TASK 1:
Copy word for word the portion of the passage on isothermal amplification tests from "Quidel, in partnership" to "C. difficile assay.".
TASK 2:
According to the passage on isothermal amplification tests, what is the name of the incubator/reader that Meridian markets?
TASK 3:
List every company mentioned by name in the passage on isothermal amplification tests.

Two other partnering companies play in applied markets, particularly agriculture, he added. "Broadly speaking, this includes testing for GMOs in plants; testing for food contaminations by bacteria, like Listeria, E. coli, Salmonella; and also looking for plant viruses. Those are just a few examples," Lambotte said.
One of the only commercial isothermal amplification-based series of tests on the market is Meridian Bioscience's Illumigene brand, which uses loop-mediated isothermal amplification technology licensed from Japan's Eiken Chemical. Meridian currently offers Illumigene tests for C. difficile and group B Streptococcus, and markets its own incubator/reader, called Illumipro.
Quidel, in partnership with BioHelix, has developed a handheld isothermal amplification-based platform called AmpliVue. Quidel has received US Food and Drug Administration 510(k) approval for an AmpliVue test for herpes simplex virus; and has received the CE mark and plans to file for FDA approval for a C. difficile assay.
AmpliVue uses BioHelix's isothermal amplification method, called helicase-dependent amplification, a technology that BioHelix is offering to license to interested parties for assay development.
"BioHelix makes a great technology, and we make instruments, and I hope somebody will use the BioHelix technology on our instruments," Lambotte said. "We are not working with BioHelix … but they license the technology out, so I hope that many companies will license it."

Saved entries:
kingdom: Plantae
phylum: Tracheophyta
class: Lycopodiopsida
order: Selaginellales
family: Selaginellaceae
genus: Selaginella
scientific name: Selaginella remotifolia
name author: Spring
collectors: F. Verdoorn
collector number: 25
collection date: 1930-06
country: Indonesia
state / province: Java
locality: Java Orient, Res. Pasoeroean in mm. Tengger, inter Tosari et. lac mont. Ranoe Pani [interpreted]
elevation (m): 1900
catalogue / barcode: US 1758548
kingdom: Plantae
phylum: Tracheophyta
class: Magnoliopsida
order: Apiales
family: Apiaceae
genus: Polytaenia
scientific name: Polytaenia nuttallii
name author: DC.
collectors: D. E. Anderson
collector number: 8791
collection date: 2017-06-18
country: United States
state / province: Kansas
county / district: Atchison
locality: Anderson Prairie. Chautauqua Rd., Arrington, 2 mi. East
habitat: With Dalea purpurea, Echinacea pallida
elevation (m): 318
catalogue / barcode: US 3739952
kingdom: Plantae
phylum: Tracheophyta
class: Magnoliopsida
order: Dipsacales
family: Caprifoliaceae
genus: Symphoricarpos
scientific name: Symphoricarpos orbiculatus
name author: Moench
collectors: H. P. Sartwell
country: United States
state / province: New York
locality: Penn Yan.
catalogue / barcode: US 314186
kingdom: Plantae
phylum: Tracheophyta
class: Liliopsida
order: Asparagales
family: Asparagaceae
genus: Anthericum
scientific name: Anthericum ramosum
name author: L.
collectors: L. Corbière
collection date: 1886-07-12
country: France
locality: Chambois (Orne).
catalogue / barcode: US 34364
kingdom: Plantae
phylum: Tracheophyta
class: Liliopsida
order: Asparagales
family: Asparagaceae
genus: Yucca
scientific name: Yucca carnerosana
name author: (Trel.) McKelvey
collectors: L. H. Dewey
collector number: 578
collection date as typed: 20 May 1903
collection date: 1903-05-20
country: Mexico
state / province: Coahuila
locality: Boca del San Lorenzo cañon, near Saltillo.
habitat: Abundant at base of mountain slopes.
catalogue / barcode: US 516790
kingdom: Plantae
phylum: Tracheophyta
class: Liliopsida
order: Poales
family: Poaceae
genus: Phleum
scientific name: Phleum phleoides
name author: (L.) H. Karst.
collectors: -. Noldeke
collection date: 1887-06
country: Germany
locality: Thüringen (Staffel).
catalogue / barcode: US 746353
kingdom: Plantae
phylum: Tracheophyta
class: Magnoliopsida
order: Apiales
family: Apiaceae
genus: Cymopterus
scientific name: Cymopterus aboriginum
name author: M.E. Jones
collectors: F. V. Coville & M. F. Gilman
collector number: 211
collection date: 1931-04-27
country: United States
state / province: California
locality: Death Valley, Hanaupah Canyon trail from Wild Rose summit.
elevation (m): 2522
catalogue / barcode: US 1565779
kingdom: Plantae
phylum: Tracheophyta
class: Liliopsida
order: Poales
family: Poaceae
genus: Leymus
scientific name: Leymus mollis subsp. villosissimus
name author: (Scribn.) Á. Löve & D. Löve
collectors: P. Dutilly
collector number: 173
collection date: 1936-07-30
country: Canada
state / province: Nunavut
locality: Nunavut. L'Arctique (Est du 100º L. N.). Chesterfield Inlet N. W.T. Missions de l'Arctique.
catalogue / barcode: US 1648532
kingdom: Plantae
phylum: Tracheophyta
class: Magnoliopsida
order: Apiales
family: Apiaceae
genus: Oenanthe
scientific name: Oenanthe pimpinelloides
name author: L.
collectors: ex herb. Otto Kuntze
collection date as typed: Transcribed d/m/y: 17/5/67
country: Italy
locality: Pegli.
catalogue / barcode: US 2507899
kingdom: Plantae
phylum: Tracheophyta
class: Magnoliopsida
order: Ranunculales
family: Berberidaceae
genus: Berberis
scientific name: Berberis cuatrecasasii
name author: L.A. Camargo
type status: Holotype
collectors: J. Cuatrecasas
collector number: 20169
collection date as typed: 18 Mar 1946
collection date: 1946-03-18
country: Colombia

TASK SOLUTION 1:
Quidel, in partnership with BioHelix, has developed a handheld isothermal amplification-based platform called AmpliVue. Quidel has received US Food and Drug Administration 510(k) approval for an AmpliVue test for herpes simplex virus; and has received the CE mark and plans to file for FDA approval for a C. difficile assay.

TASK SOLUTION 2:
Illumipro

TASK SOLUTION 3:
Meridian Bioscience
Eiken Chemical
Quidel
BioHelix